Condensed matter physicist

Johnpierre Paglione is a condensed matter physicist and professor of physics at the University of Maryland, College Park. He is director of the Maryland Quantum Materials Center at the University of Maryland, College Park. He is known for his experimental studies of quantum materials, including unconventional superconductors, topological materials and strongly correlated electron systems. Paglione earned his PhD in physics from the University of Toronto.

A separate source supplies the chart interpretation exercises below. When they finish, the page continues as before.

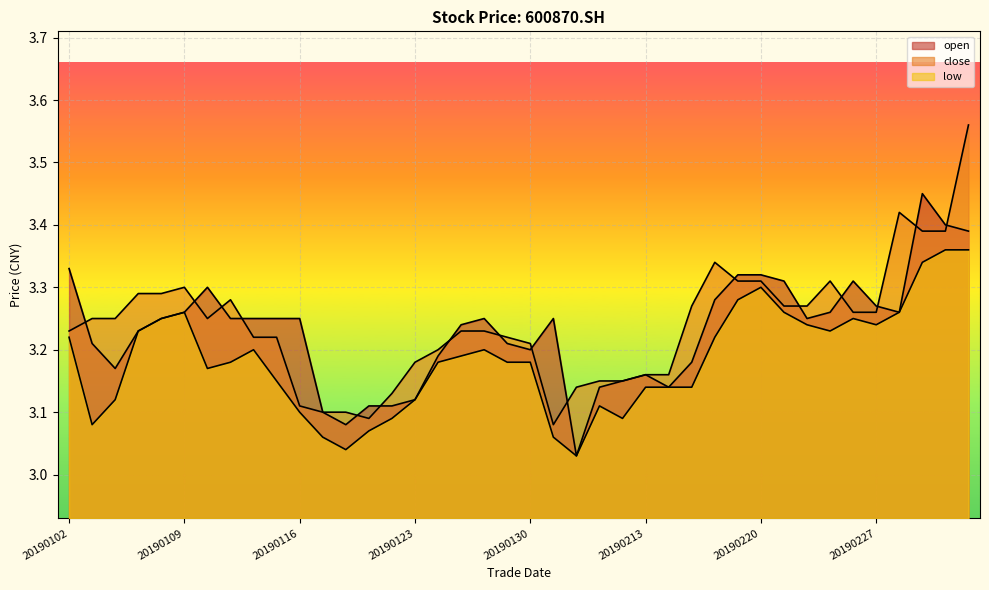

What is the difference between the maximum and second lowest values in the open series?

0.4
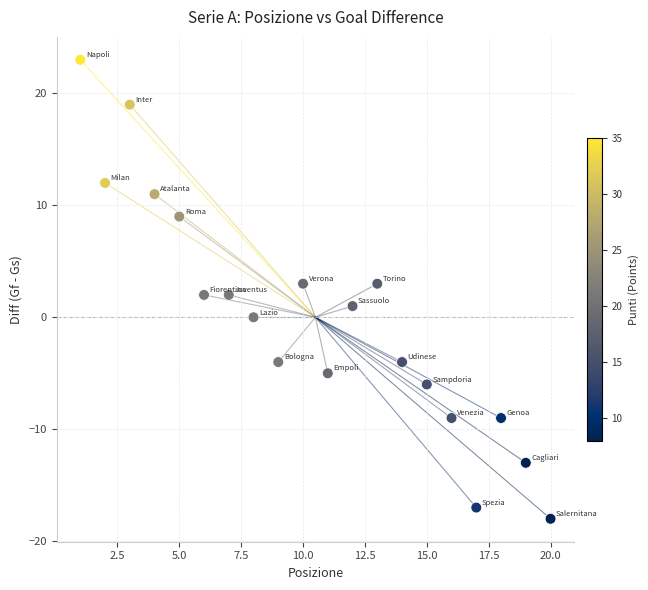

What is the range of Y values (max minus min)?

41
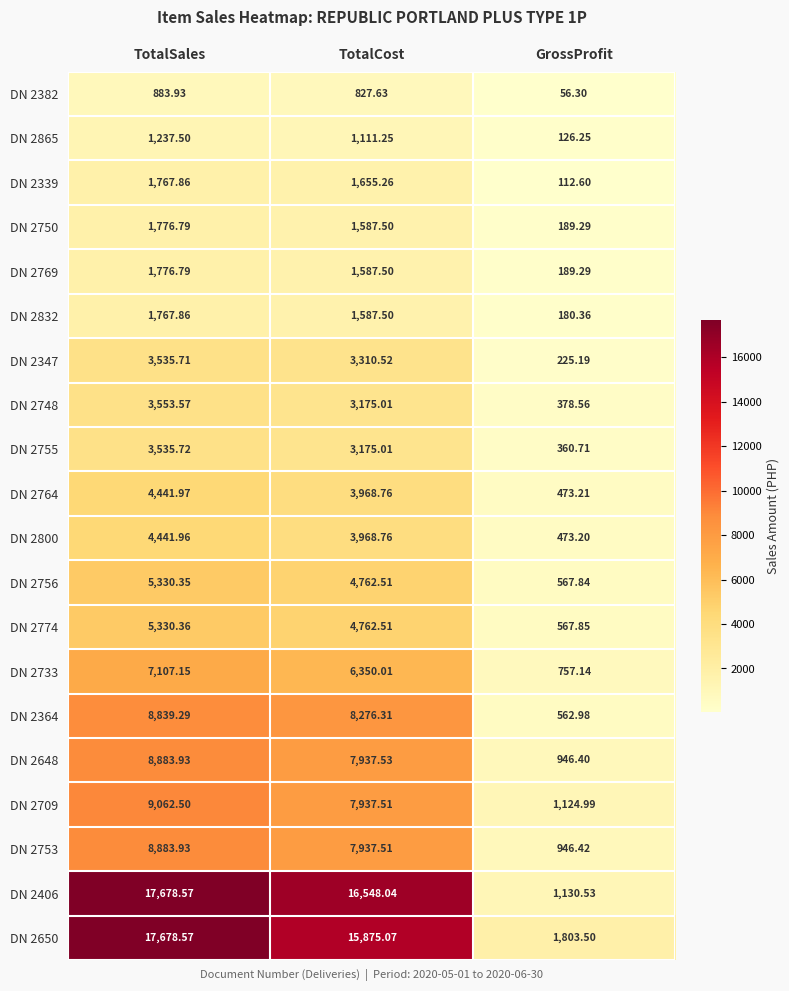

At which label does DN 2750 first exceed 1587?

TotalSales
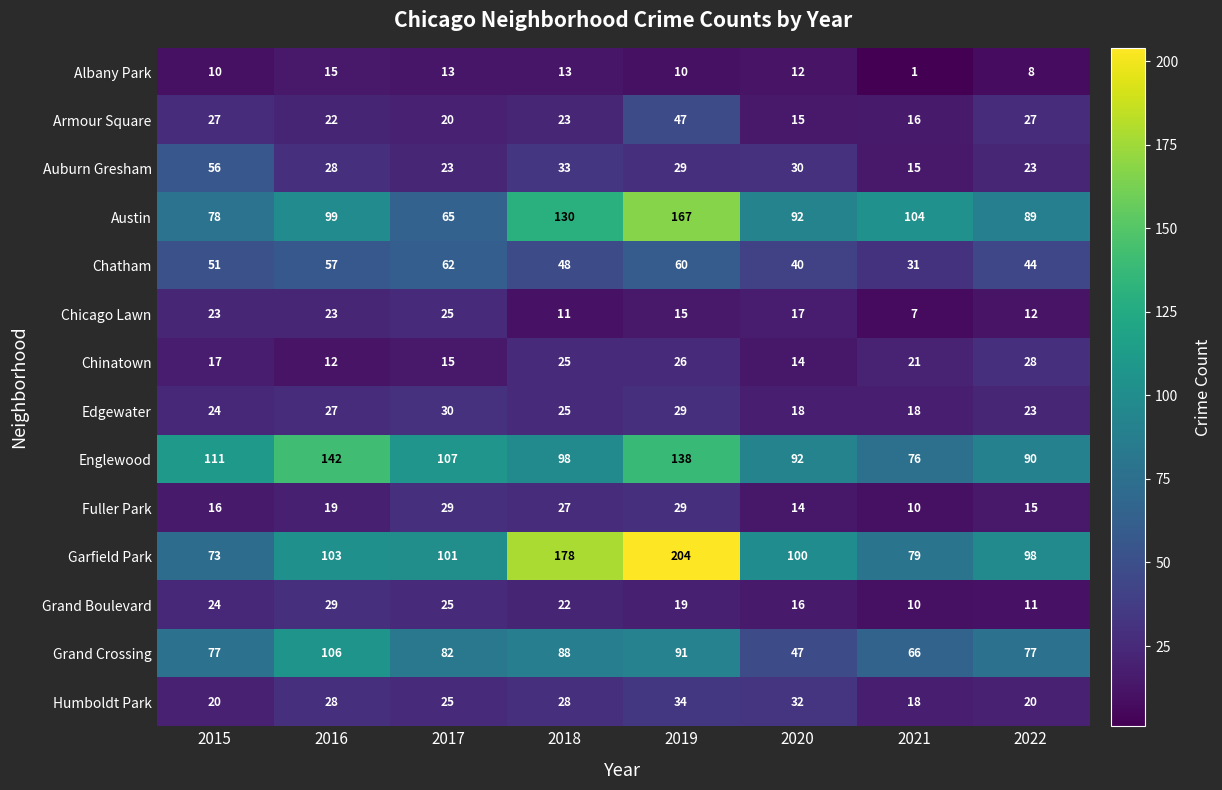

Which series changed the most between 2016 and 2019?

Garfield Park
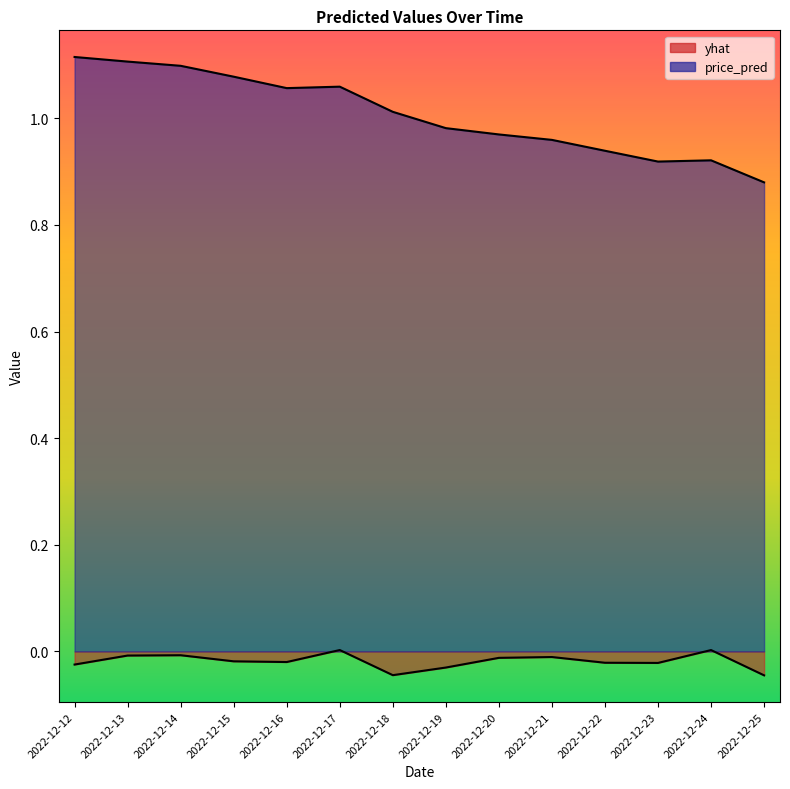

What is the greatest value displayed?

1.1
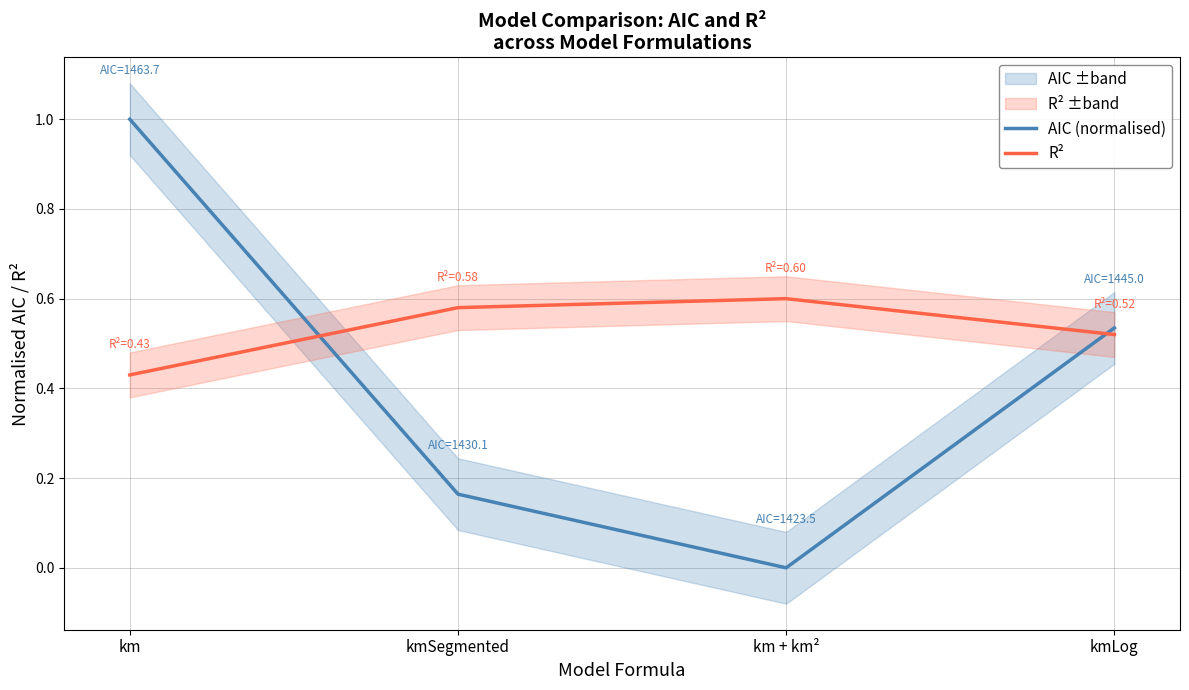

What is the lowest value of the R² series?

0.4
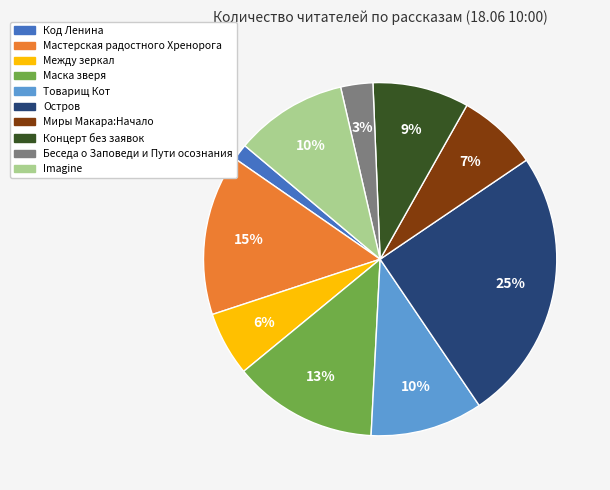

True or false: Остров accounts for 37% of the total.

False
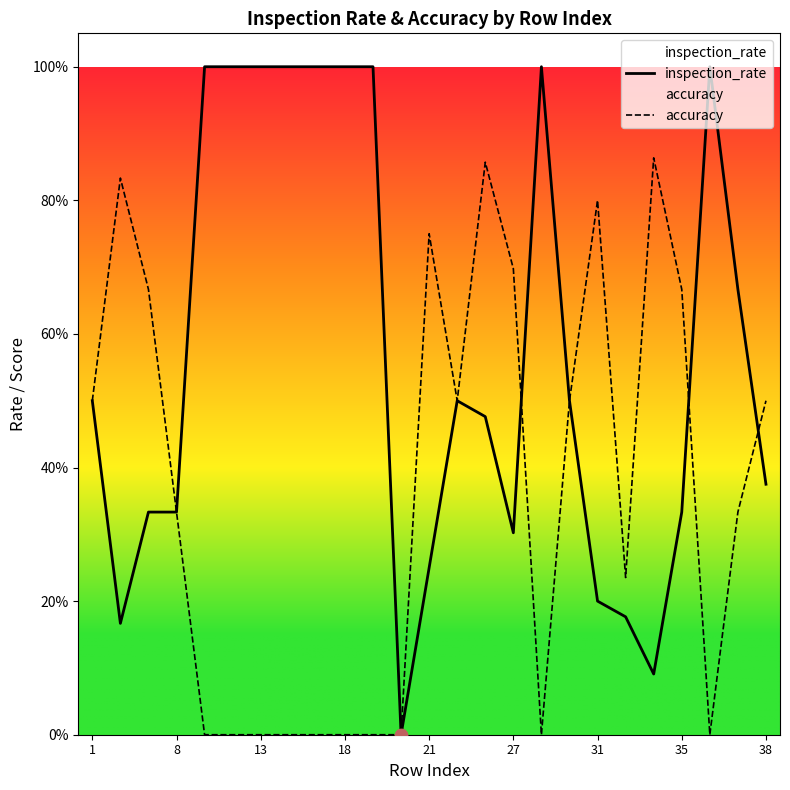

Which series contains the lowest Y value?

inspection_rate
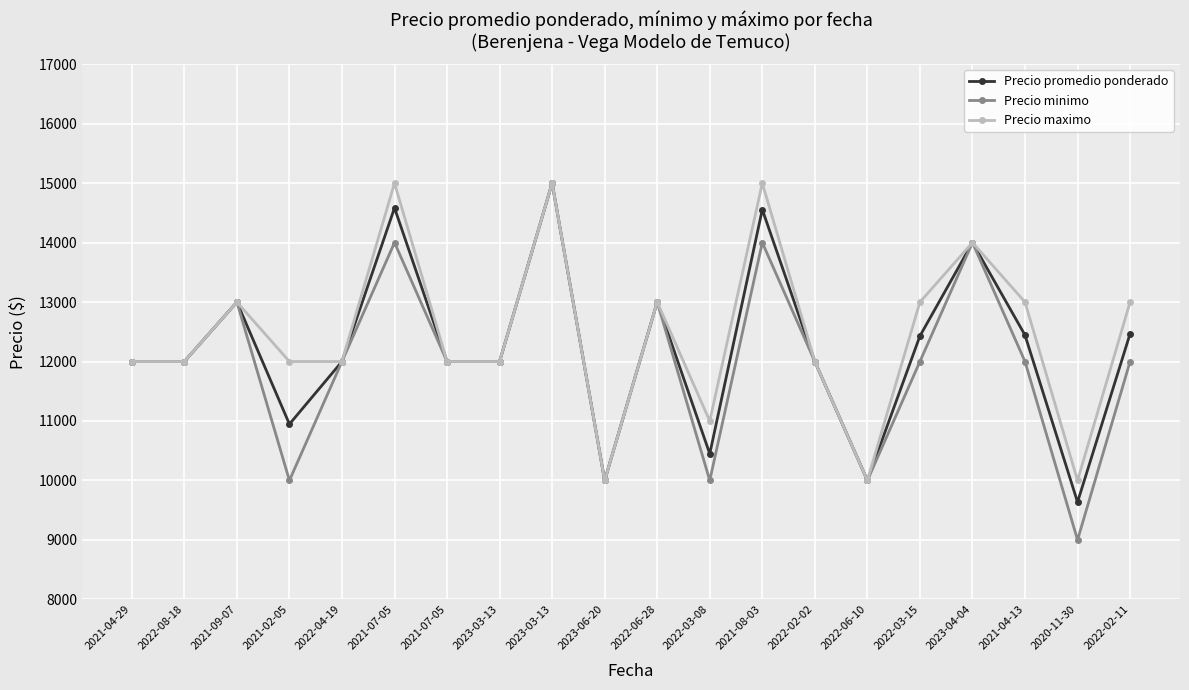

Reading right to left, extract all data points from this chart.

Precio promedio ponderado: 2022-02-11=12467	2020-11-30=9636	2021-04-13=12444	2023-04-04=14000	2022-03-15=12429	2022-06-10=10000	2022-02-02=12000	2021-08-03=14556	2022-03-08=10448	2022-06-28=13000	2023-06-20=10000	2023-03-13=15000	2023-03-13=12000	2021-07-05=12000	2021-07-05=14583	2022-04-19=12000	2021-02-05=10947	2021-09-07=13000	2022-08-18=12000	2021-04-29=12000
Precio minimo: 2022-02-11=12000	2020-11-30=9000	2021-04-13=12000	2023-04-04=14000	2022-03-15=12000	2022-06-10=10000	2022-02-02=12000	2021-08-03=14000	2022-03-08=10000	2022-06-28=13000	2023-06-20=10000	2023-03-13=15000	2023-03-13=12000	2021-07-05=12000	2021-07-05=14000	2022-04-19=12000	2021-02-05=10000	2021-09-07=13000	2022-08-18=12000	2021-04-29=12000
Precio maximo: 2022-02-11=13000	2020-11-30=10000	2021-04-13=13000	2023-04-04=14000	2022-03-15=13000	2022-06-10=10000	2022-02-02=12000	2021-08-03=15000	2022-03-08=11000	2022-06-28=13000	2023-06-20=10000	2023-03-13=15000	2023-03-13=12000	2021-07-05=12000	2021-07-05=15000	2022-04-19=12000	2021-02-05=12000	2021-09-07=13000	2022-08-18=12000	2021-04-29=12000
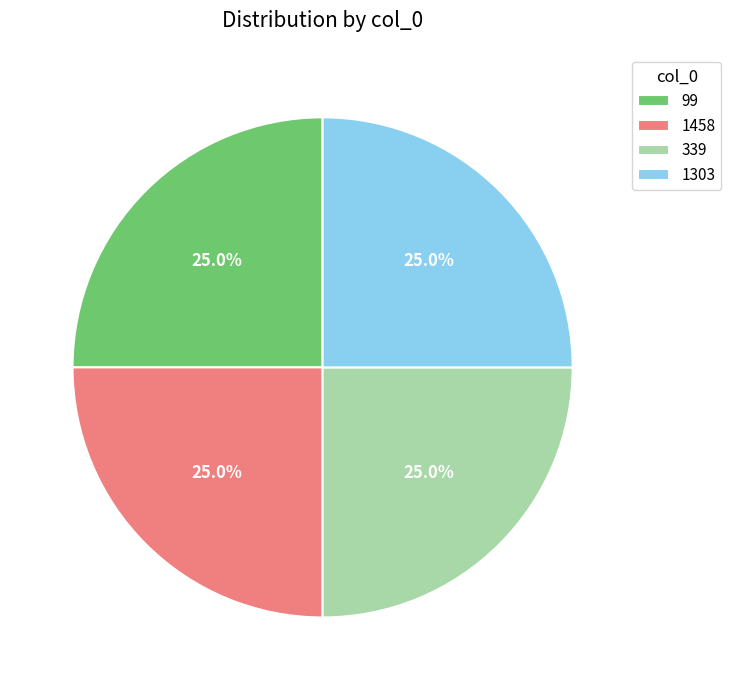

Count the number of slices in the pie.

4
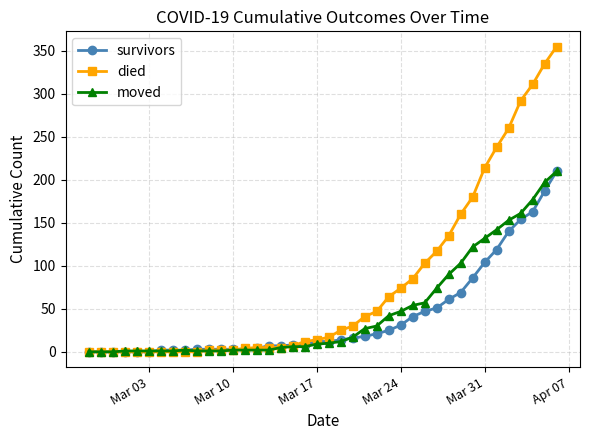

Which series has the largest range (max minus min)?

died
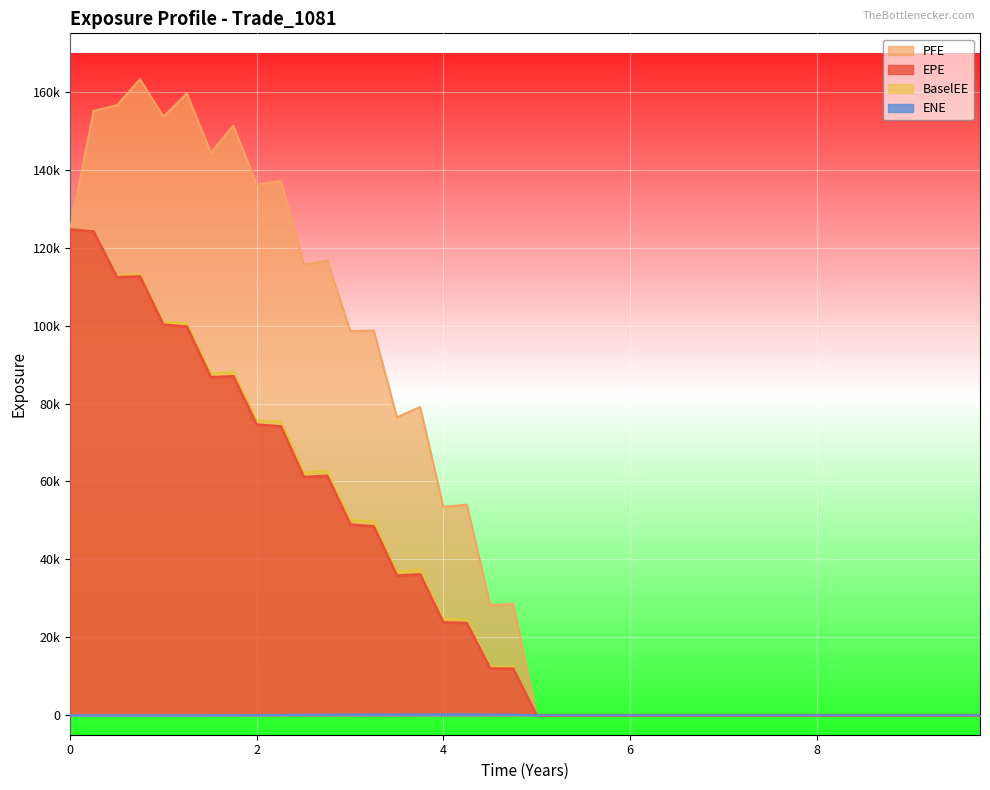

Does the chart display data point markers on the line(s)?

No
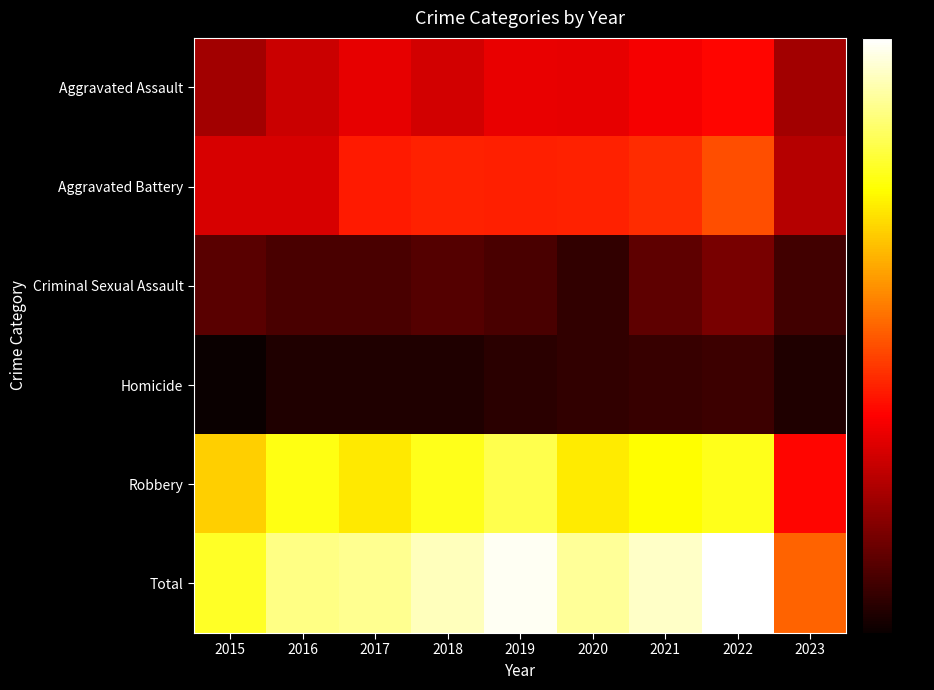

Reading right to left, transcribe all the data shown in this chart.

Aggravated Assault: 2023=46	2022=121	2021=110	2020=94	2019=98	2018=77	2017=95	2016=71	2015=46
Aggravated Battery: 2023=57	2022=202	2021=163	2020=150	2019=148	2018=152	2017=142	2016=82	2015=82
Criminal Sexual Assault: 2023=6	2022=24	2021=14	2020=3	2019=8	2018=11	2017=8	2016=8	2015=12
Homicide: 2023=1	2022=5	2021=4	2020=3	2019=2	2018=1	2017=1	2016=1	2015=0
Robbery: 2023=121	2022=521	2021=484	2020=450	2019=591	2018=519	2017=446	2016=510	2015=395
Total: 2023=231	2022=873	2021=775	2020=700	2019=847	2018=760	2017=692	2016=672	2015=535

== Early life and education ==
Paglione grew up in London, Ontario and attended Regina Mundi College (with Mark Kiteley who incidentally attended the University of Windsor with the Canadian writer Alex MacLeod). Paglione received a Bachelor of Science in Engineering Physics from Queen's University at Kingston in 1999, followed by a Master of Science in Physics (2001) and a PhD in Physics (2004) from the University of Toronto. His doctoral work focused on the properties of correlated electron materials.

Following his doctorate, he held a postdoctoral fellowship at the University of California, San Diego (2004–2008) supported by the Natural Sciences and Engineering Research Council of Canada (NSERC).

== Career and research ==
Paglione joined the University of Maryland faculty in 2008 as an assistant professor, was promoted to associate professor in 2013, and became full professor in 2015. His group synthesizes and studies new superconductors, topological materials, and heavy fermion compounds using low-temperature and high-magnetic-field techniques.

As director of the Maryland Quantum Materials Center, Paglione coordinates multidisciplinary research in quantum materials and organizes the international Fundamentals of Quantum Materials Winter School.